A very flat micron price curve

  • The micron price curve from 15 through to 23 micron is extraordinarily flat at present.
  • Change in supply has been the key driver of this move to a flat price curve.
  • Fibre diameter is constantly changing in response to change in seasonal conditions.
  • As fibre diameter changes, so too does the supply of different micron categories and consequently the micron price curve.

Last week the 19 MPG finished 5 cents above the 21 MPG, which is a very small premium.  In the bullish fine wool market of 1999-2001 many in the industry were carried away by the fine wool premiums, confusing a mix of cyclical factors as a permanent change in the prices structure of the greasy wool market. Given the poor performance of fine wool premiums since 2012 (with the exception of 2017) the risk is that the reverse of 1999-2001 could happen. This article takes a look at a key driver of micron premiums and discounts.

In Figure 1 the micron price curve for May 2017 and May 2019 is shown. The price curve is generated by setting the average 19.5 micron price to zero and comparing the other micron prices levels to it. In May 2017, fine merino premiums were high by historical standards, the opposite position to the current greasy wool market. Compared to 2017, the current market premiums for sub-19.5 micron have shrunk to negligible levels while the discounts for 20 to 22.5 micron have also shrunk to minimal levels. This has flattened the micron price curve.

A very flat micron price curve 3

In 1999-2001 a combination of favourable supply (less fine wool), a depressed apparel fibre market (man-made fibre and cotton prices were low for an extended period which dragged medium and broad merino wool to low price levels), a favourable fashion cycle which allowed fine merino wool to avoid low prices and finally a low exchange rate which helped boost the local price resulted in huge micron premiums for fine merino wool.

In the current market the reason for the flat micron price curve looks to be mainly a supply issue.
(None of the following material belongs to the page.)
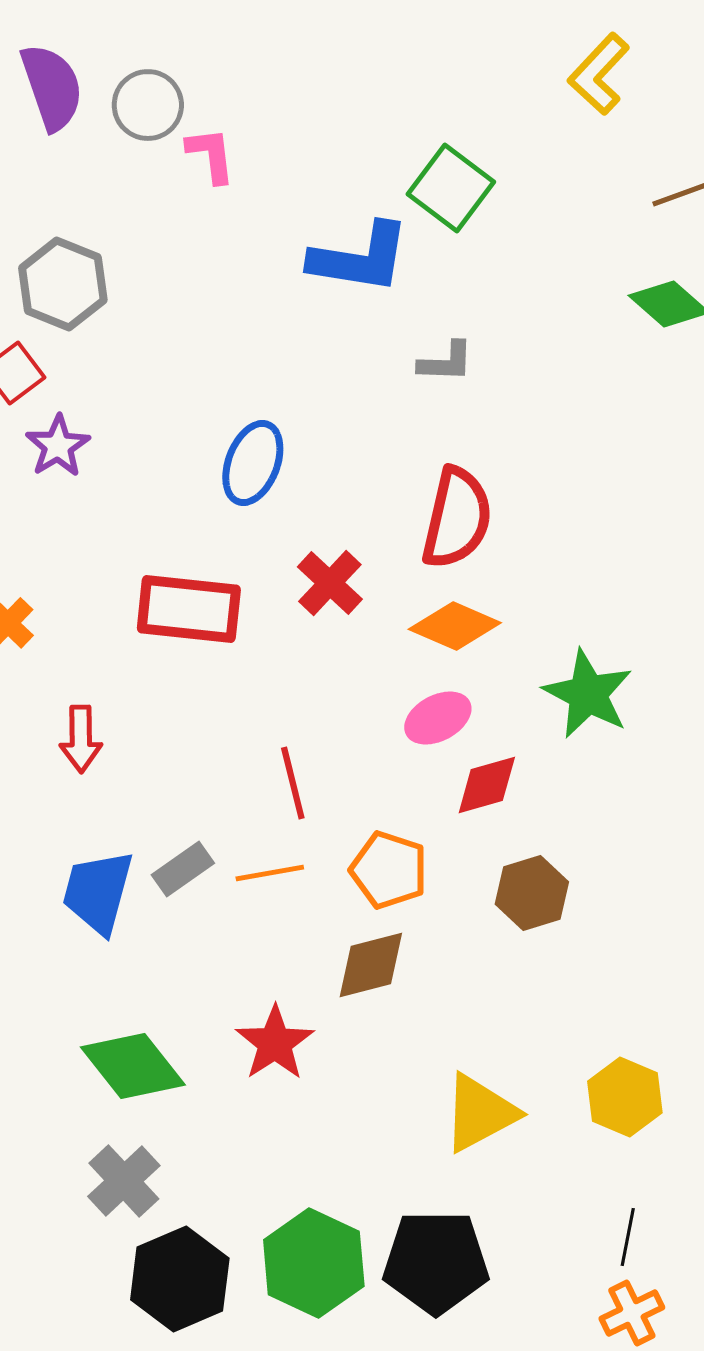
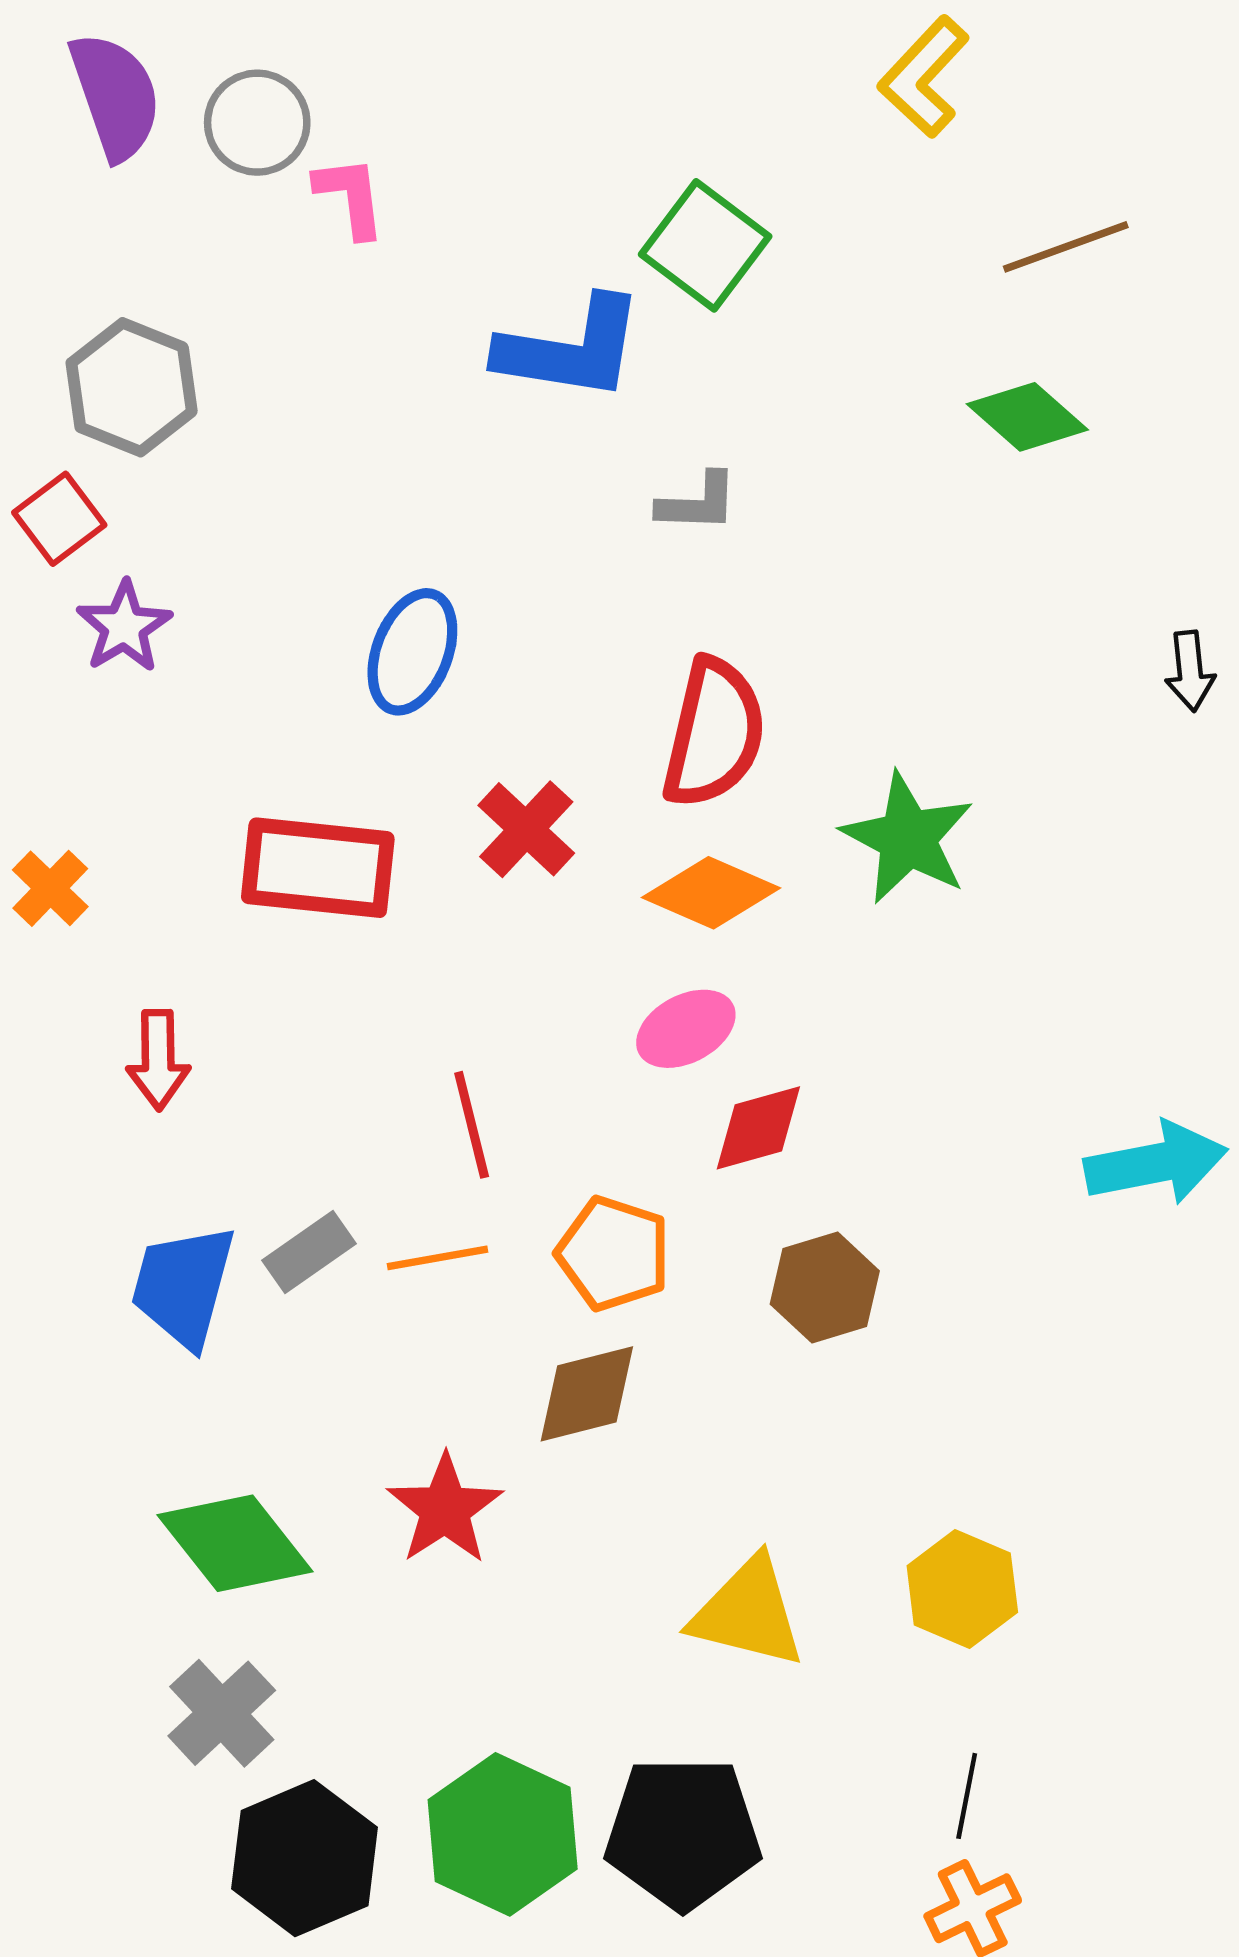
green star: (588, 694) -> (908, 838), moved
yellow triangle: (480, 1113) -> (748, 1613), turned 42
Figure 2 compares the change in the two micron price curves shown in Figure 1 with the change in supply, by micron category, between May 2017 and May 2019. The graph tells the story. Where supply has risen, the micron curve has fallen and where the supply has fallen, the micron curve has risen. When looking into the future, keep in mind the fibre diameter of the merino clip is always moving in response to changing seasonal conditions so the pattern of volume change shown in Figure 2 will change and reverse at some stage. When the supply does change, expect price to react with the micron price curve changing accordingly.
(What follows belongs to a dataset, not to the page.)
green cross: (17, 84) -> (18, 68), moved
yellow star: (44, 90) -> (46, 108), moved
Finally, in Figure 3 the actual micron price curves in cents per kg terms for May 2017 and May 2019 (from 15 to 24 micron) are shown. The price level for 15 to 17 micron has barely changed.  It is the broad merinos (20 to 23 micron) which have changed price levels dramatically, assisted by chronic under-supply since early 2018.

What does this mean?

Merino micron premiums and discounts are probably at their perigee. The fall in the average merino fibre diameter is shrinking, with a reasonable prospect of the fibre diameter starting to increase in the new season which would start to reverse the trends in supply seen during the past 18 months. From this the micron price curve will change once more, with micron premiums and discounts beginning to widen.